Week 39 | 26th – 30th September 2022

Key Issue: FIN7 adopts new tactics and upgrades ALPHV ransomware capabilities
Cybercriminals: Cybercriminals compromise telecommunications organisations
Nation-State: Chinese state espionage units target Tibetan and Uyghur communities
Hacktivists: Anonymous targets Iranian-state entities amid human rights protests

FIN7 adopts new tactics and upgrades ALPHV ransomware capabilities

This week we reported on the ransomware-as-a-service (RaaS) group, FIN7. The group has adopted new tactics, techniques, and procedures, including, an upgrade to its ALPHV ransomware capabilities to feature both the Exmatter data exfiltration tool and Eamfo information-stealing malware. The group’s latest version of ALPHV is the first instance of ransomware coded in Rust being used in real-world operations. This development of the capability to corrupt exfiltrated files within the victim’s environment marks a novel shift in data ransom and extortion tactics in which victim data is destroyed rather than encrypted.
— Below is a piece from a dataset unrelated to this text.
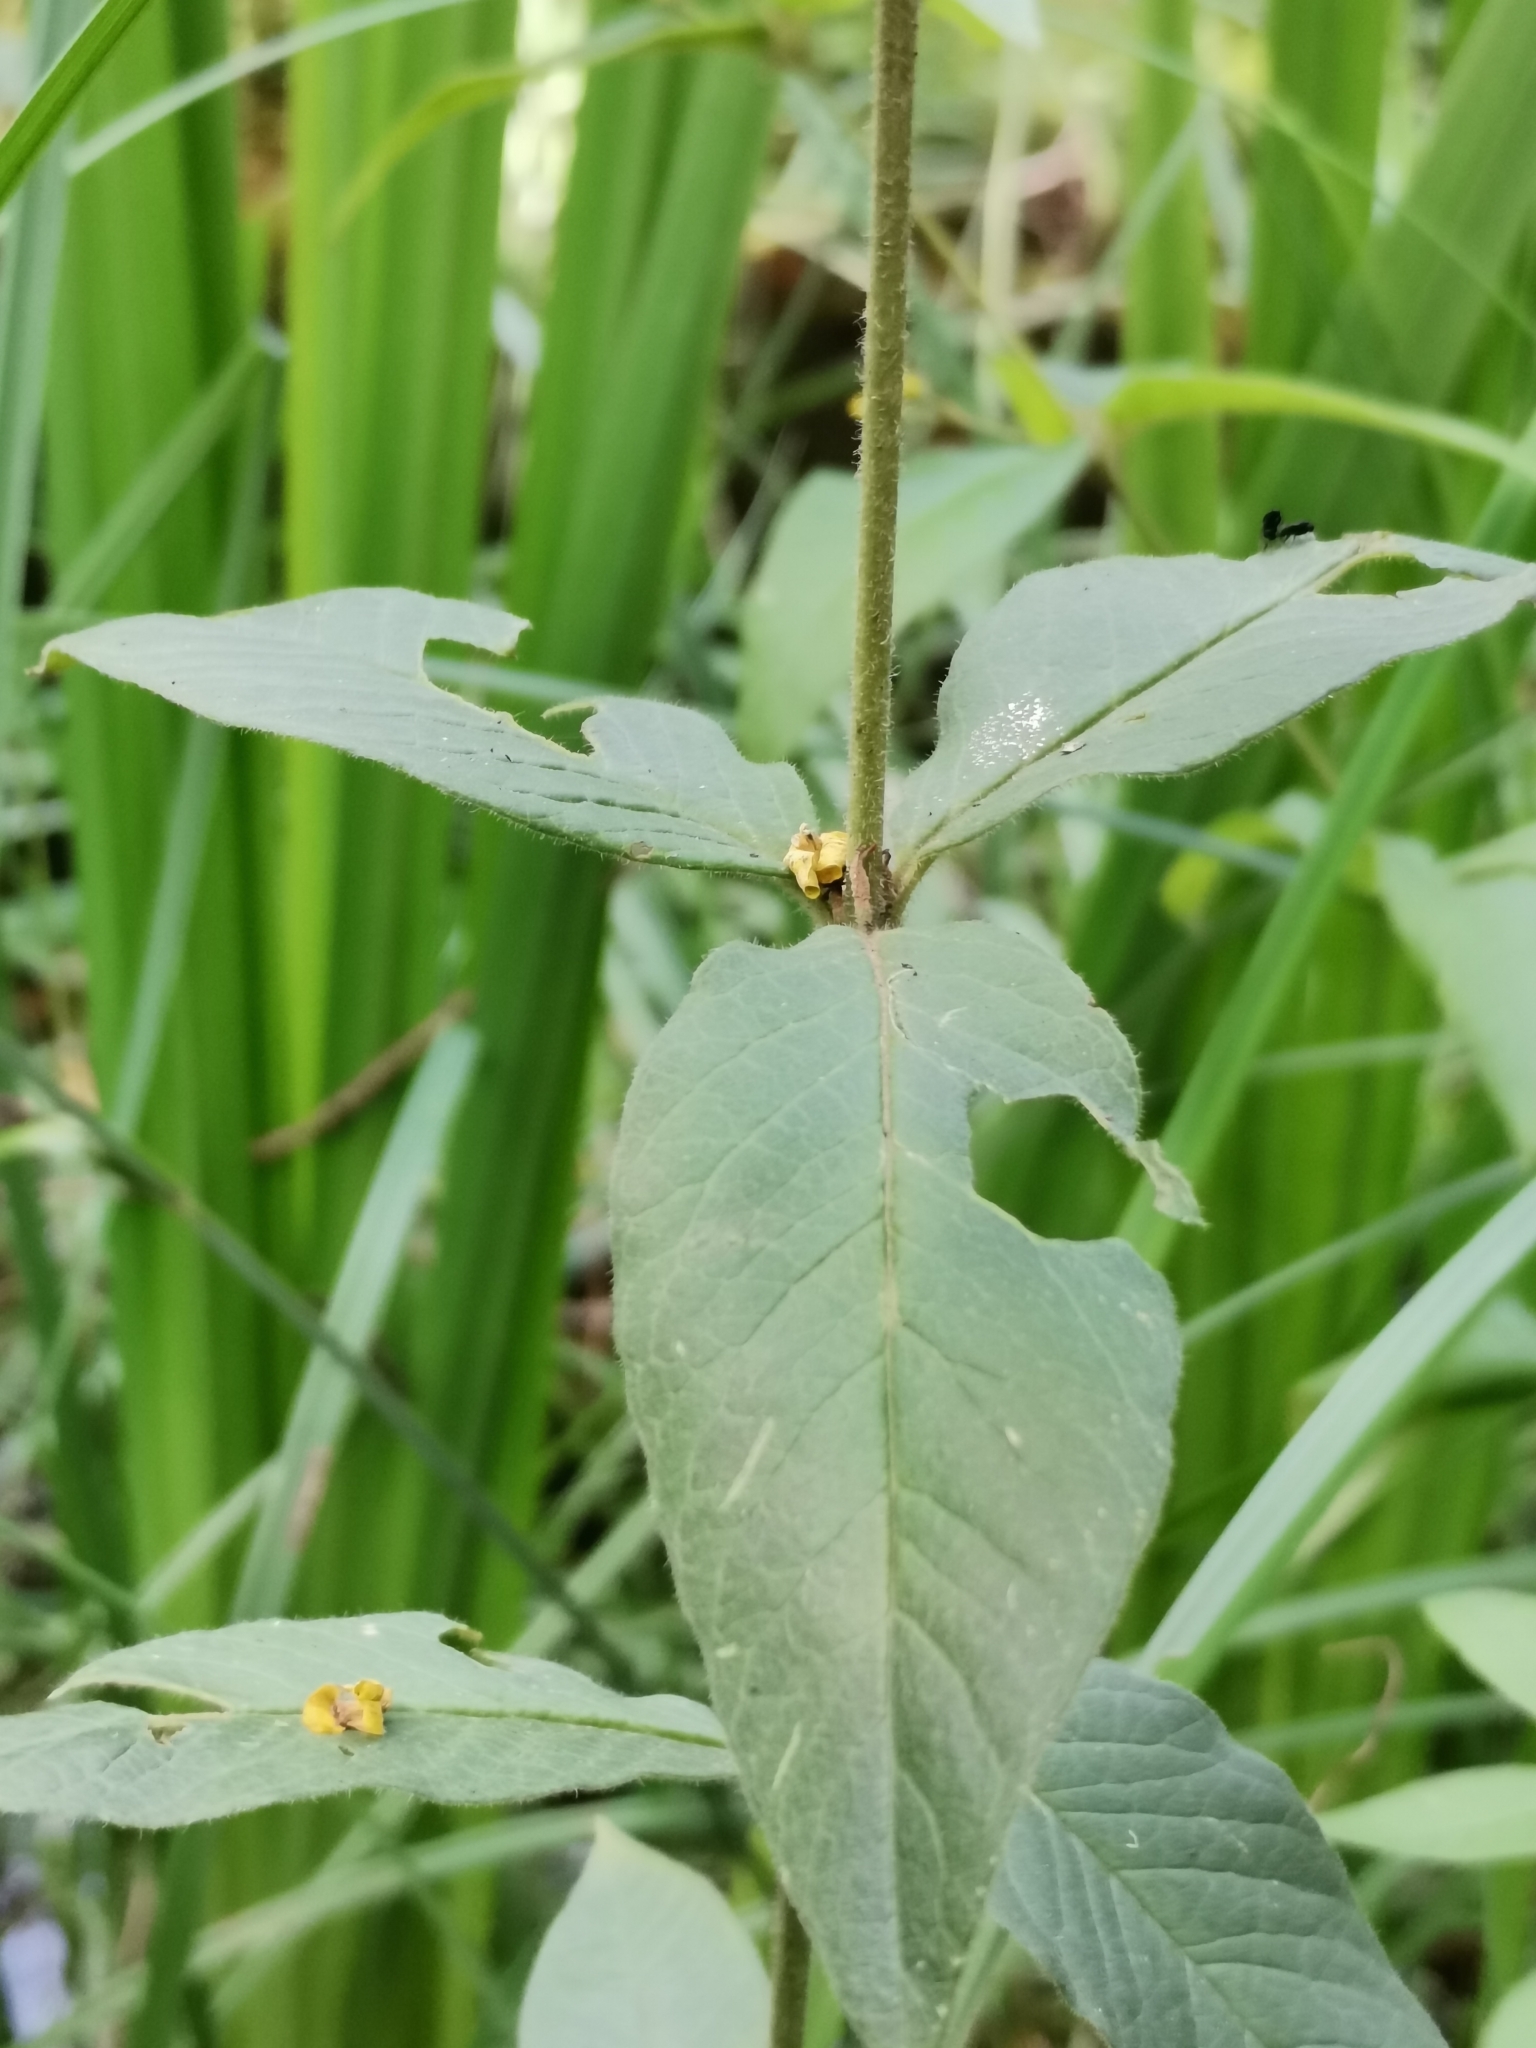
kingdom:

Destroying data in a victim’s environment means that only the threat actor maintains a copy of the files post-intrusion, greatly increasing their leverage for payment. This shift is likely driven in part by the intensive process of development required for ransomware  encryption tools that provide a capability that is largely redundant if a victim’s data can be reliably exfiltrated and then corrupted using malware. This has potential implications for the data extortion threat landscape as lower-cost exfiltration and corruption tools may make it possible for current RaaS affiliates to strike it out on their own, replacing development-heavy encryption ransomware with data destruction and exfiltration.